#### Task details:
Which lines in the listing below contain the word "sketch"? Copy each one.

#### Task data:

═══

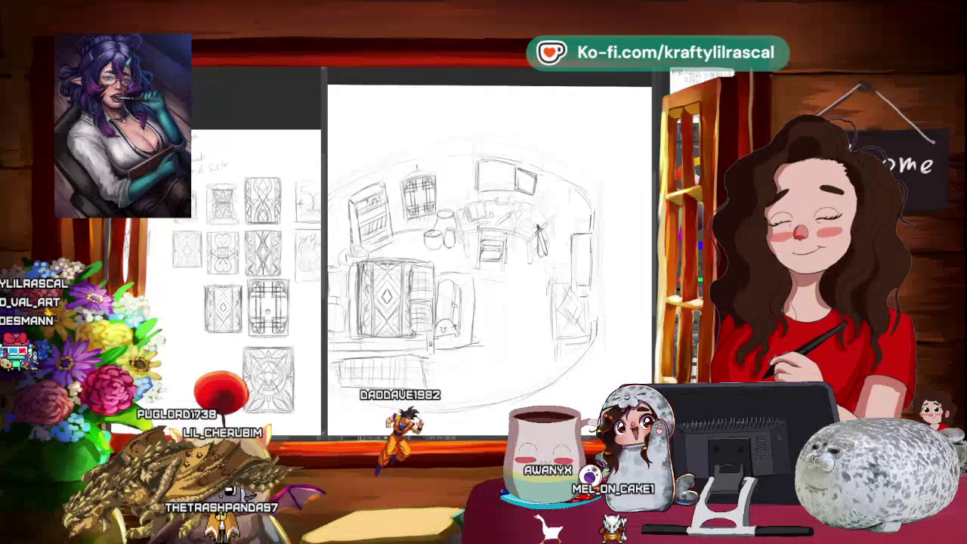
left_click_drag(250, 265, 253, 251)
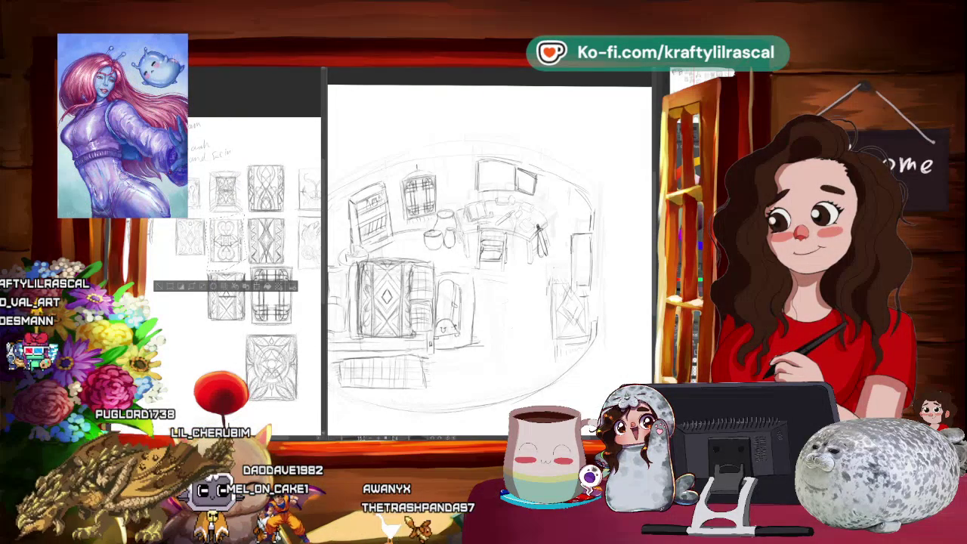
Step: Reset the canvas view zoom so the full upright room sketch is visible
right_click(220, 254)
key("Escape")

═══

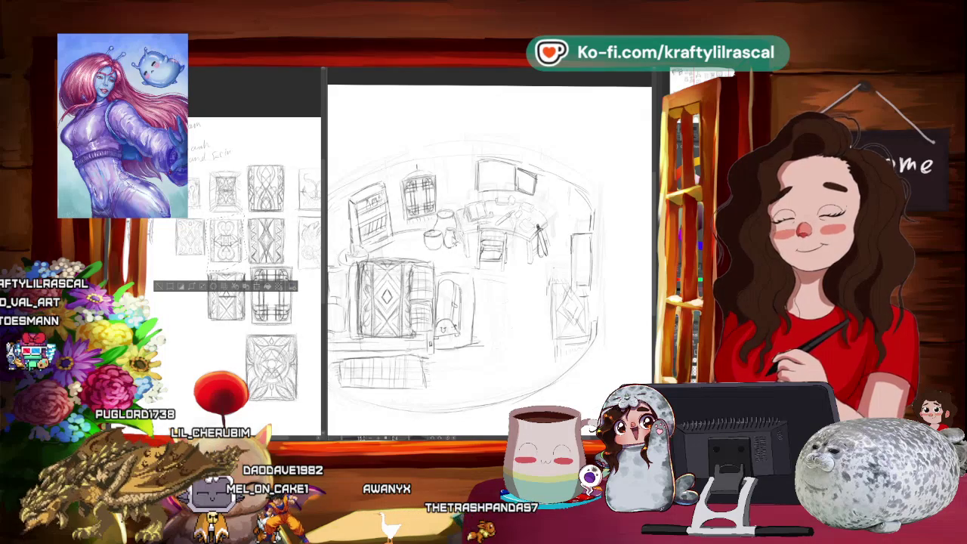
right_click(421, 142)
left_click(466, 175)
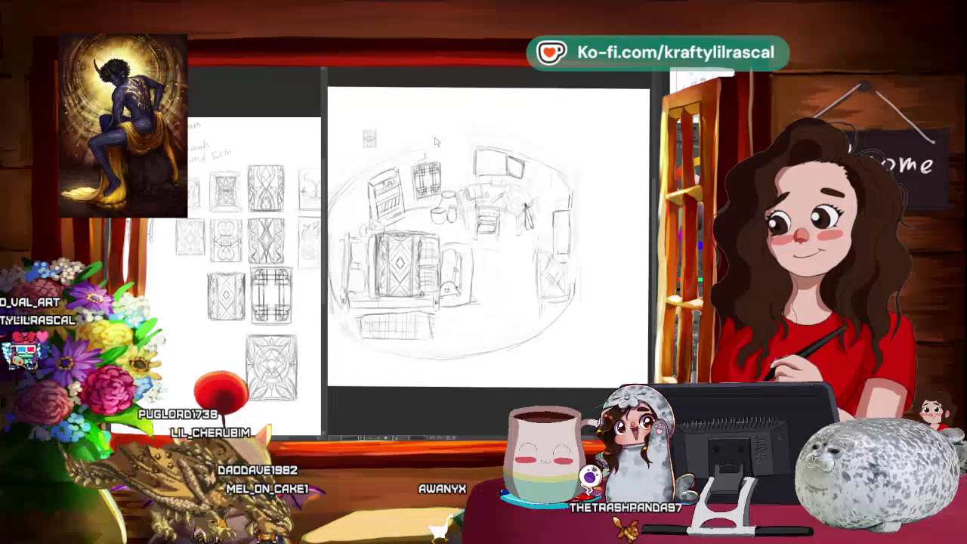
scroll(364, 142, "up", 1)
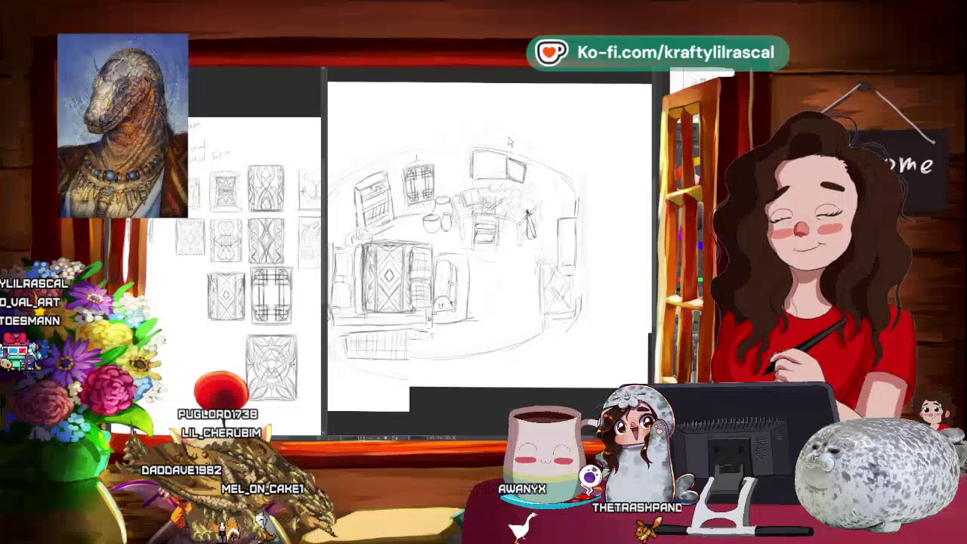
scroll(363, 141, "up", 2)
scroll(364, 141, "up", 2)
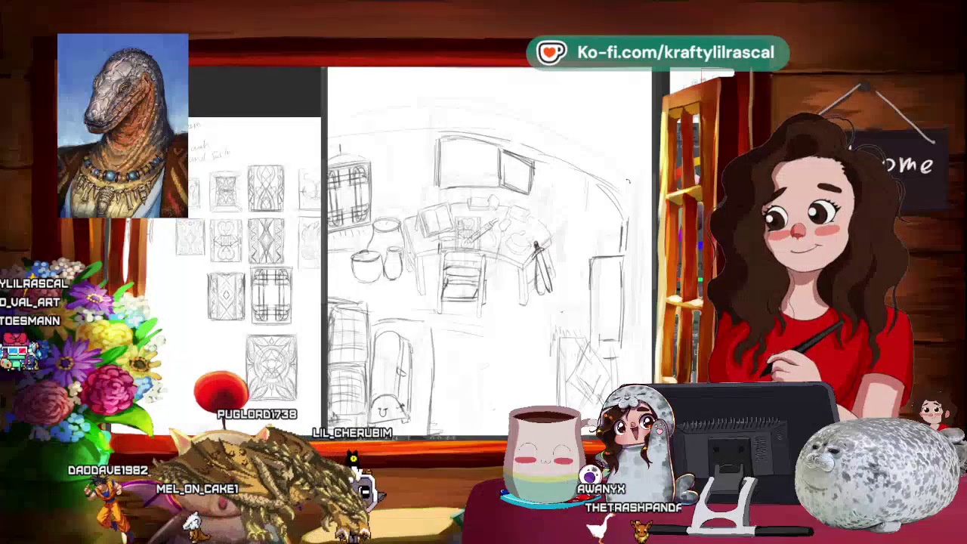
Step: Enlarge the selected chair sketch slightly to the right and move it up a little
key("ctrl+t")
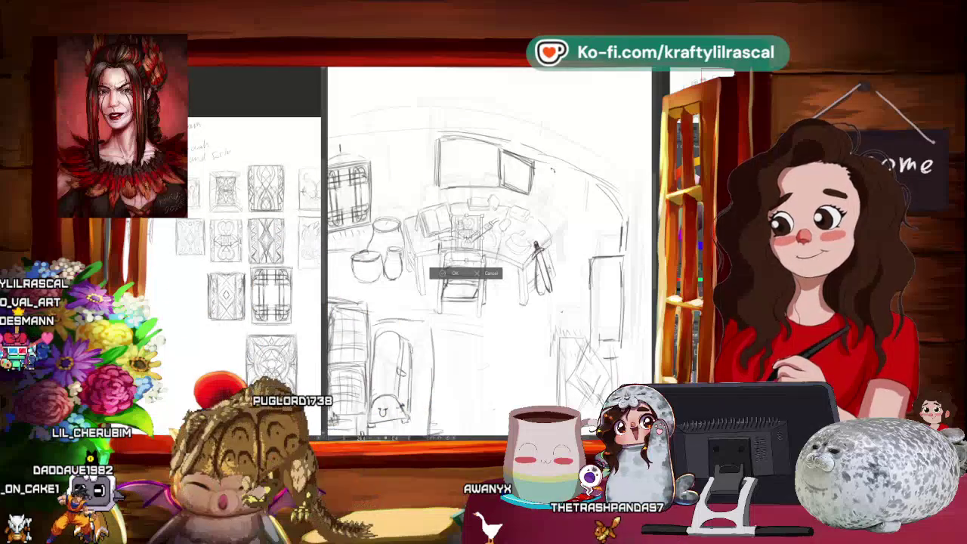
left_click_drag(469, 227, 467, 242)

═══

#### Solution:
Step: Reset the canvas view zoom so the full upright room sketch is visible
Step: Enlarge the selected chair sketch slightly to the right and move it up a little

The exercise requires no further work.